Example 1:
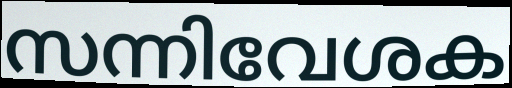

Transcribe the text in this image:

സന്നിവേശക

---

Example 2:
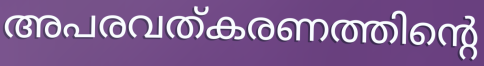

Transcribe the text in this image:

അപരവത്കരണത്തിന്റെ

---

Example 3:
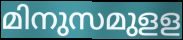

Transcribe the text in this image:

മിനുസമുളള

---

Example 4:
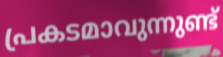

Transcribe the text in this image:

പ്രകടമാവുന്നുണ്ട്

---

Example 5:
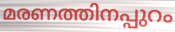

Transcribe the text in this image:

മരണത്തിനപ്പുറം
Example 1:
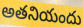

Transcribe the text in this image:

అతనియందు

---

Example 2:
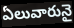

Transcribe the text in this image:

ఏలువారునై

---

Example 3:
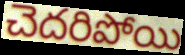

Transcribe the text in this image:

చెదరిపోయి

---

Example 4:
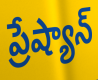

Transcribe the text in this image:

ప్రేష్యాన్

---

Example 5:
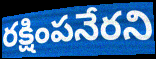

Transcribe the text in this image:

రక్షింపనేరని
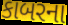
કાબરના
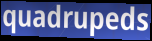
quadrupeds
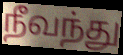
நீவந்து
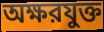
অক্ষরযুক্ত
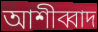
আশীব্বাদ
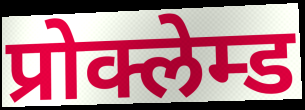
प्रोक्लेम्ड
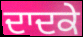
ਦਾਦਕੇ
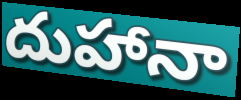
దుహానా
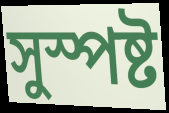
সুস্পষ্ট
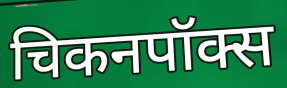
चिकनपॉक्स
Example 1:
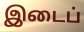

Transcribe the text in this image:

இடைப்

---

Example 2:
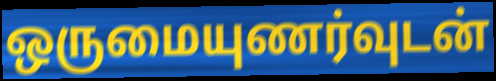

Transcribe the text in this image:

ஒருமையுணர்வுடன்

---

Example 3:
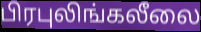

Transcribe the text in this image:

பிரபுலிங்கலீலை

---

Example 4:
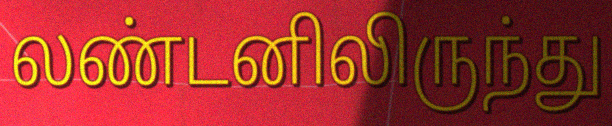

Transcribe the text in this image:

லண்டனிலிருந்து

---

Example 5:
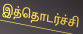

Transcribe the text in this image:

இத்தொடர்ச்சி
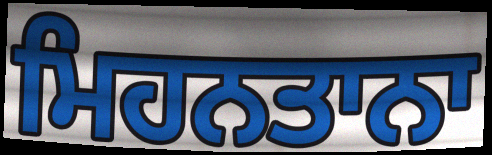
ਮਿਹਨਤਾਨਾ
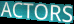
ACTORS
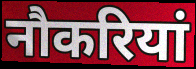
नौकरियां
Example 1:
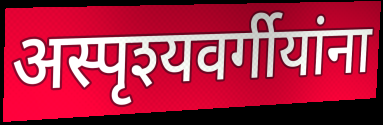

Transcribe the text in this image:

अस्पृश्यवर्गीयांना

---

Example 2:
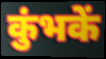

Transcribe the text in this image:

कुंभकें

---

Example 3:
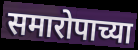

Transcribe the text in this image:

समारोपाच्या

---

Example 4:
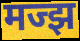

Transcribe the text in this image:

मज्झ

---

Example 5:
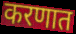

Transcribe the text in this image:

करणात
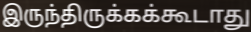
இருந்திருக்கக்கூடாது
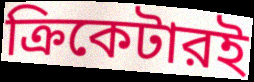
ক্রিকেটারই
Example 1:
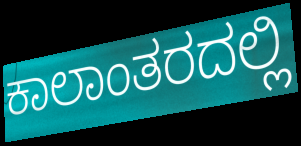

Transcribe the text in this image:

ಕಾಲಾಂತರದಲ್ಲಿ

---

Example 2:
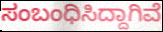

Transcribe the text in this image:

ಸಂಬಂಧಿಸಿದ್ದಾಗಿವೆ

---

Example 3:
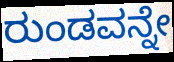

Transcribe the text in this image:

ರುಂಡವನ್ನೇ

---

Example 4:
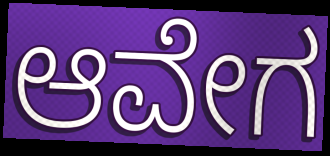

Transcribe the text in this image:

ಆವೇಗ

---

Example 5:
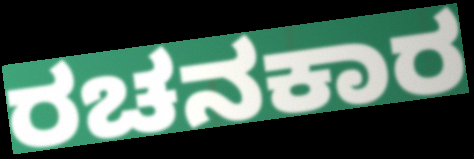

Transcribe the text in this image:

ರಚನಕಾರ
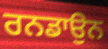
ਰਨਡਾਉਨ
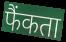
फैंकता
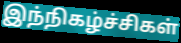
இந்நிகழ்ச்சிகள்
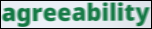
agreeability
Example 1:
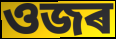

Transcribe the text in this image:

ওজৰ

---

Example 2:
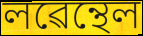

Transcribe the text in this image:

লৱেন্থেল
= = = =
#### [GOAL OF THE EXERCISE]
I'd like the material duplicated exactly, without its pictures.

#### [YOUR RESPONSE]
Example 1:

Transcribe the text in this image:

സന്നിവേശക

---

Example 2:

Transcribe the text in this image:

അപരവത്കരണത്തിന്റെ

---

Example 3:

Transcribe the text in this image:

മിനുസമുളള

---

Example 4:

Transcribe the text in this image:

പ്രകടമാവുന്നുണ്ട്

---

Example 5:

Transcribe the text in this image:

മരണത്തിനപ്പുറം
Example 1:

Transcribe the text in this image:

అతనియందు

---

Example 2:

Transcribe the text in this image:

ఏలువారునై

---

Example 3:

Transcribe the text in this image:

చెదరిపోయి

---

Example 4:

Transcribe the text in this image:

ప్రేష్యాన్

---

Example 5:

Transcribe the text in this image:

రక్షింపనేరని
કાબરના
quadrupeds
நீவந்து
অক্ষরযুক্ত
আশীব্বাদ
प्रोक्लेम्ड
ਦਾਦਕੇ
దుహానా
সুস্পষ্ট
चिकनपॉक्स
Example 1:

Transcribe the text in this image:

இடைப்

---

Example 2:

Transcribe the text in this image:

ஒருமையுணர்வுடன்

---

Example 3:

Transcribe the text in this image:

பிரபுலிங்கலீலை

---

Example 4:

Transcribe the text in this image:

லண்டனிலிருந்து

---

Example 5:

Transcribe the text in this image:

இத்தொடர்ச்சி
ਮਿਹਨਤਾਨਾ
ACTORS
नौकरियां
Example 1:

Transcribe the text in this image:

अस्पृश्यवर्गीयांना

---

Example 2:

Transcribe the text in this image:

कुंभकें

---

Example 3:

Transcribe the text in this image:

समारोपाच्या

---

Example 4:

Transcribe the text in this image:

मज्झ

---

Example 5:

Transcribe the text in this image:

करणात
இருந்திருக்கக்கூடாது
ক্রিকেটারই
Example 1:

Transcribe the text in this image:

ಕಾಲಾಂತರದಲ್ಲಿ

---

Example 2:

Transcribe the text in this image:

ಸಂಬಂಧಿಸಿದ್ದಾಗಿವೆ

---

Example 3:

Transcribe the text in this image:

ರುಂಡವನ್ನೇ

---

Example 4:

Transcribe the text in this image:

ಆವೇಗ

---

Example 5:

Transcribe the text in this image:

ರಚನಕಾರ
ਰਨਡਾਉਨ
फैंकता
இந்நிகழ்ச்சிகள்
agreeability
Example 1:

Transcribe the text in this image:

ওজৰ

---

Example 2:

Transcribe the text in this image:

লৱেন্থেল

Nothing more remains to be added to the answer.